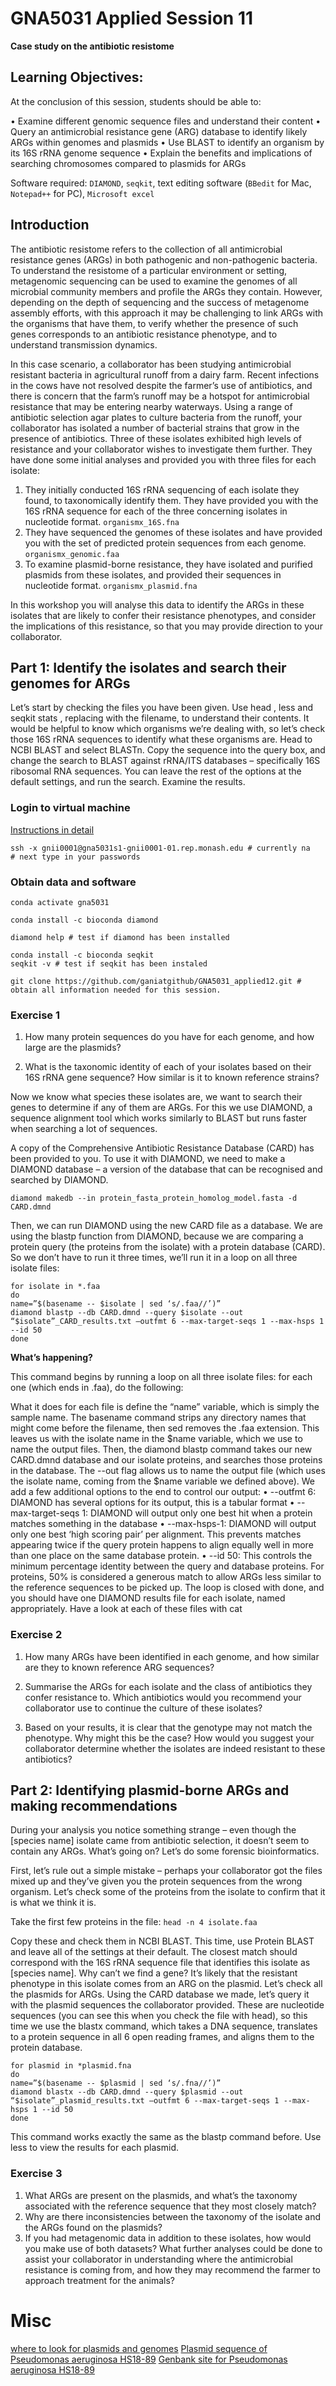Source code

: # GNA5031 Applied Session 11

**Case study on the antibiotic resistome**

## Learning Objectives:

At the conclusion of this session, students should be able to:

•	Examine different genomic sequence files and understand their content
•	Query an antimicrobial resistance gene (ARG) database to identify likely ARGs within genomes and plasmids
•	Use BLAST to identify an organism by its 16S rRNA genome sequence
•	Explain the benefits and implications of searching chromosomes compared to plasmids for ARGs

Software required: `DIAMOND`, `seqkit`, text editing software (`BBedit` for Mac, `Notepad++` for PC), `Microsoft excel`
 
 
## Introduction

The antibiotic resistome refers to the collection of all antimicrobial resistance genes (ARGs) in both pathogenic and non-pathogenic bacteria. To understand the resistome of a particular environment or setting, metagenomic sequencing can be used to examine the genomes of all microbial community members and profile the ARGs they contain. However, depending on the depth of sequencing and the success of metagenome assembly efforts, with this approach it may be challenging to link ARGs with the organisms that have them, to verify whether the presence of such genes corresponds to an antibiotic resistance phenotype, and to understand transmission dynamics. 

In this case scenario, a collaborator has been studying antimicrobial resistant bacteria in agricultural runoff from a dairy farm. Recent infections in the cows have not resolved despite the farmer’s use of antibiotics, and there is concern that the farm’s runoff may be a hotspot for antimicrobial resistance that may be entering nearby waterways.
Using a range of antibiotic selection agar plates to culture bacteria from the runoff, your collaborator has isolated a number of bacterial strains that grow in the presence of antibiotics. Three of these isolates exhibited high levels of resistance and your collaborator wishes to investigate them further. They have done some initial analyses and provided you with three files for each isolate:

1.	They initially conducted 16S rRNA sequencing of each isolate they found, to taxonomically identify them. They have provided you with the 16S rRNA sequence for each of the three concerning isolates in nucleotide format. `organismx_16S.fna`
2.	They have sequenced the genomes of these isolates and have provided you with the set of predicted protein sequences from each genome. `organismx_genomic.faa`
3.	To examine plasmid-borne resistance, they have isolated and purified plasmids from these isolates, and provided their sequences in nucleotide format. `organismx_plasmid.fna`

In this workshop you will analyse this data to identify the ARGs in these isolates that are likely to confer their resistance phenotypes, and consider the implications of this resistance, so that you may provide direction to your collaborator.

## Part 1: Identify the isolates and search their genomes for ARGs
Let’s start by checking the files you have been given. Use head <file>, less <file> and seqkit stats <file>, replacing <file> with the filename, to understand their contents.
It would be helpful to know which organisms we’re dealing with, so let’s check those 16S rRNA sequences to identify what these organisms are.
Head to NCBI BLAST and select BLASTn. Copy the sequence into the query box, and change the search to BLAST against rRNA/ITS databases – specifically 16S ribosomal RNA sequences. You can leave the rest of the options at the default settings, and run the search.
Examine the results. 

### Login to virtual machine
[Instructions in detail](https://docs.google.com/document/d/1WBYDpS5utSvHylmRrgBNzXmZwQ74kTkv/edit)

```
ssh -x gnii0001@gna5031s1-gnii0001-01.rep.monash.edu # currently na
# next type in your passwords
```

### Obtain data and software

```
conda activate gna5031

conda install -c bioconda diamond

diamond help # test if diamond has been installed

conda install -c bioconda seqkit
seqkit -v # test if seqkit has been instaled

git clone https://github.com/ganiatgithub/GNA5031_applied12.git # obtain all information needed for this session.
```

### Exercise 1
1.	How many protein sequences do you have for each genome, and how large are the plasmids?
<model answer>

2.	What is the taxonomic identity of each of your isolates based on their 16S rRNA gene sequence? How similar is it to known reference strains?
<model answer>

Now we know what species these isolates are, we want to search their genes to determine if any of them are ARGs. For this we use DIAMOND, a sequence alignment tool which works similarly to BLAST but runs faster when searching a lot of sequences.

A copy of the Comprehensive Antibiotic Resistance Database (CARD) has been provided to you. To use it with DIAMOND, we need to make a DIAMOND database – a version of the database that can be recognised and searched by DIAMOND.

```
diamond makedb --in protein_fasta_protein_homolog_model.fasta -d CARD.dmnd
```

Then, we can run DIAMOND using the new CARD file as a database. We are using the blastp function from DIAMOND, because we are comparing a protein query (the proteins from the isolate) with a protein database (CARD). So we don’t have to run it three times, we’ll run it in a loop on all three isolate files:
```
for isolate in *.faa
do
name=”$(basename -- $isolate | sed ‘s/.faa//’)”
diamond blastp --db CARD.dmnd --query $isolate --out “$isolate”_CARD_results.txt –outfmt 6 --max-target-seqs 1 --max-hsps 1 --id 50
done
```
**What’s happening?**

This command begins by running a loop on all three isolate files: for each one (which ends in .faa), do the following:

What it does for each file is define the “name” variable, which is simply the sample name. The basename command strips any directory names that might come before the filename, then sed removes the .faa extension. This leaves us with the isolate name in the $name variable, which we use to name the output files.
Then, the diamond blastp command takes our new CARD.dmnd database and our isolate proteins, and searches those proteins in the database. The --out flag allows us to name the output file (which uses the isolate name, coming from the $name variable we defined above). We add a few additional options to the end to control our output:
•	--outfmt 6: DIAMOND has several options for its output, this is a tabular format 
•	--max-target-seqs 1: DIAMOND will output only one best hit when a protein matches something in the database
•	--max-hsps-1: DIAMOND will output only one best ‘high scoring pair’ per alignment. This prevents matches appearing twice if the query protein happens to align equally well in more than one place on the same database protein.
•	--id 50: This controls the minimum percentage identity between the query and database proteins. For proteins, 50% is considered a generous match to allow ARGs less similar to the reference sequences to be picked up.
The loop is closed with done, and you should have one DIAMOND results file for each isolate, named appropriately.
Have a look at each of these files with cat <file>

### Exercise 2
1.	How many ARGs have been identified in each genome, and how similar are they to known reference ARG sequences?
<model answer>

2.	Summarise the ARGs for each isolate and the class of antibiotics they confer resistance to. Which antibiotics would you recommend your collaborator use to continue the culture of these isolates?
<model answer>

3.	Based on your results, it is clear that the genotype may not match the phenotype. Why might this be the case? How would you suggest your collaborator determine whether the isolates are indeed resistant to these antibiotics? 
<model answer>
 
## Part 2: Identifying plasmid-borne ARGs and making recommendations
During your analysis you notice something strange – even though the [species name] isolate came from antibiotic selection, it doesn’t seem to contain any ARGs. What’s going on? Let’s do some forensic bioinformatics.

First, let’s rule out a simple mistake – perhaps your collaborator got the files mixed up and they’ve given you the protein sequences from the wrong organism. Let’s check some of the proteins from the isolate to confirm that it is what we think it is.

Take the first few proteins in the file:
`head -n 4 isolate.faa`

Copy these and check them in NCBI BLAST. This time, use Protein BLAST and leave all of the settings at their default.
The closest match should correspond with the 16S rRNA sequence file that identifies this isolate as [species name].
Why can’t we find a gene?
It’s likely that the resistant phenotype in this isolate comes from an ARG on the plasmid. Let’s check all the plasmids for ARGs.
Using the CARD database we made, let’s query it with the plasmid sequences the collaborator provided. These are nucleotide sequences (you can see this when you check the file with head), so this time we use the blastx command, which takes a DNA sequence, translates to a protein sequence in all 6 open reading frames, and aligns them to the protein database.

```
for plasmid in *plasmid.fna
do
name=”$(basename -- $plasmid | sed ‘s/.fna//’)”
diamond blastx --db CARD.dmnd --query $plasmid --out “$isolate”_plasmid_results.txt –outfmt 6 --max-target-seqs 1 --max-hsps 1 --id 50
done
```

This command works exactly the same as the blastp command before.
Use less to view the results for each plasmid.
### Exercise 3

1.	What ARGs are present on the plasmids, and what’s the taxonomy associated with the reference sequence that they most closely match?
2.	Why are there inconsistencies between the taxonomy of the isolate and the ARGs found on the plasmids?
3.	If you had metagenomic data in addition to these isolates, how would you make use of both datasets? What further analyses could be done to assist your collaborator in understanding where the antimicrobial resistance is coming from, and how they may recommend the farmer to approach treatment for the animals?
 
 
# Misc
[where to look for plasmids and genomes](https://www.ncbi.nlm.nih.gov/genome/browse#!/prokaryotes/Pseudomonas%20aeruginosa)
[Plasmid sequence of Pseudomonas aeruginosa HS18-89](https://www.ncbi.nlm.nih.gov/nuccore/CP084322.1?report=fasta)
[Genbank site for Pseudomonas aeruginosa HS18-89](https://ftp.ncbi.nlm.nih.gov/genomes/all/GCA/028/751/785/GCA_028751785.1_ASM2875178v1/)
-*-
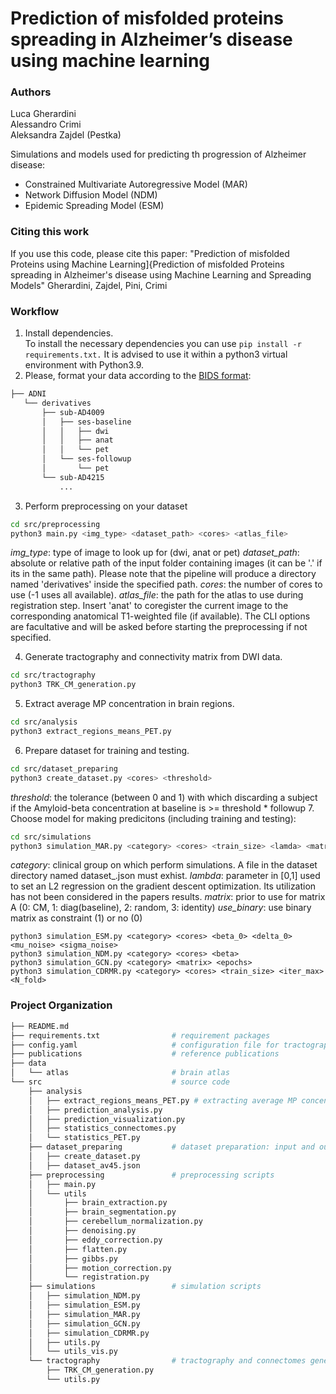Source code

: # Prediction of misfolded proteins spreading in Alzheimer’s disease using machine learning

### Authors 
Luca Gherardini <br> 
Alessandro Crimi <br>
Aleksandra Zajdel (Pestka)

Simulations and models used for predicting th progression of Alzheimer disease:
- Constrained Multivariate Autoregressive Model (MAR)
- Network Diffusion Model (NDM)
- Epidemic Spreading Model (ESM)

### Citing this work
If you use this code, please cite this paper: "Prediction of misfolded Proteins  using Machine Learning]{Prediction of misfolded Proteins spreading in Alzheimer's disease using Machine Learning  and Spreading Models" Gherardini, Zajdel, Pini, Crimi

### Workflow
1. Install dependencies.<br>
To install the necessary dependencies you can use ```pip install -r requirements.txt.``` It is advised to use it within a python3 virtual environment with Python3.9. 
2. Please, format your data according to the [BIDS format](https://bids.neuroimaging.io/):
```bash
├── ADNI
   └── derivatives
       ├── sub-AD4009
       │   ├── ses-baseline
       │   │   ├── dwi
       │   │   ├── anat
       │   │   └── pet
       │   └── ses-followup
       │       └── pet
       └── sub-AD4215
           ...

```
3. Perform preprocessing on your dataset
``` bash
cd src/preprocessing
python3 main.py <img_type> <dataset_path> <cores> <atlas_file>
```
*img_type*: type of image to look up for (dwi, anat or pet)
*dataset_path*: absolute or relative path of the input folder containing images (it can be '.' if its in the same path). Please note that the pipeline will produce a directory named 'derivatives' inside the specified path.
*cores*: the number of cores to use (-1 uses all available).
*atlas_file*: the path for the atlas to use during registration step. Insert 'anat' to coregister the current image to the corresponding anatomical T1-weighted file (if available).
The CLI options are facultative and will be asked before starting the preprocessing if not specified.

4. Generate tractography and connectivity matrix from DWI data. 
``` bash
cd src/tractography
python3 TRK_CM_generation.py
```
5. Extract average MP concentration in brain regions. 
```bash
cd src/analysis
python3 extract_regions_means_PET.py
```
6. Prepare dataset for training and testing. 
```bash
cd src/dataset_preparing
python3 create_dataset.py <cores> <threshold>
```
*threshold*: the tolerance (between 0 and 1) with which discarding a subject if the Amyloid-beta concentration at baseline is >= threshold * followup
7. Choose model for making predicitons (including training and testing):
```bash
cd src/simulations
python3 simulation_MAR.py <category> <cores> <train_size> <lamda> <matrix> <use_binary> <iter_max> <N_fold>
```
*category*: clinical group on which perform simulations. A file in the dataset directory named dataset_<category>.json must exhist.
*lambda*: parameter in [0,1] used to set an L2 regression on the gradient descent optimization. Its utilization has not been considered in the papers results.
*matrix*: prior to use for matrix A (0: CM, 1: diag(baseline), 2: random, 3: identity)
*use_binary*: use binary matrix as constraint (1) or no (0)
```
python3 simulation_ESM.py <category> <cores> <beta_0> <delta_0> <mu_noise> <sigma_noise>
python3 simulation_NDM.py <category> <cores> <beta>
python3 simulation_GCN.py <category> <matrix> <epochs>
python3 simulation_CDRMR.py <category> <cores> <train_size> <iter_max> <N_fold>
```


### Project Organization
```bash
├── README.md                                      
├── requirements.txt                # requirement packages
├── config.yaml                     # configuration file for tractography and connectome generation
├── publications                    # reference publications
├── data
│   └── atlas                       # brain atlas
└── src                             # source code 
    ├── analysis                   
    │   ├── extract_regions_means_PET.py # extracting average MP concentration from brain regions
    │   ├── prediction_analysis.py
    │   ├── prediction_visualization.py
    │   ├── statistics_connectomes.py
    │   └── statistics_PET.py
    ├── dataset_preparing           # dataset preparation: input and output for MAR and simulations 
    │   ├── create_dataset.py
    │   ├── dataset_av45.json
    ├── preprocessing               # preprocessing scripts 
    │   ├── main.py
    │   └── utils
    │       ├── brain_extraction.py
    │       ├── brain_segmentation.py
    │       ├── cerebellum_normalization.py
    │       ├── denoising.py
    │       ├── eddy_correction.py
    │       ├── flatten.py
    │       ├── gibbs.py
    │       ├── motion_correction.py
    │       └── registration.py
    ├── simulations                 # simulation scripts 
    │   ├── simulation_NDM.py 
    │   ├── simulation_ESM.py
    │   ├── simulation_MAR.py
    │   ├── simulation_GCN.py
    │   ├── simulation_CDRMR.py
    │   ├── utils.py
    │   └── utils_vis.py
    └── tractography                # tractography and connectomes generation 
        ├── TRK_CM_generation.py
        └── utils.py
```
-*-
#### YOUR GOAL:
The answer must consist of each line in the entries above that includes "where".

#### RESULT OF THIS TASK:
3.	If you had metagenomic data in addition to these isolates, how would you make use of both datasets? What further analyses could be done to assist your collaborator in understanding where the antimicrobial resistance is coming from, and how they may recommend the farmer to approach treatment for the animals?
[where to look for plasmids and genomes](https://www.ncbi.nlm.nih.gov/genome/browse#!/prokaryotes/Pseudomonas%20aeruginosa)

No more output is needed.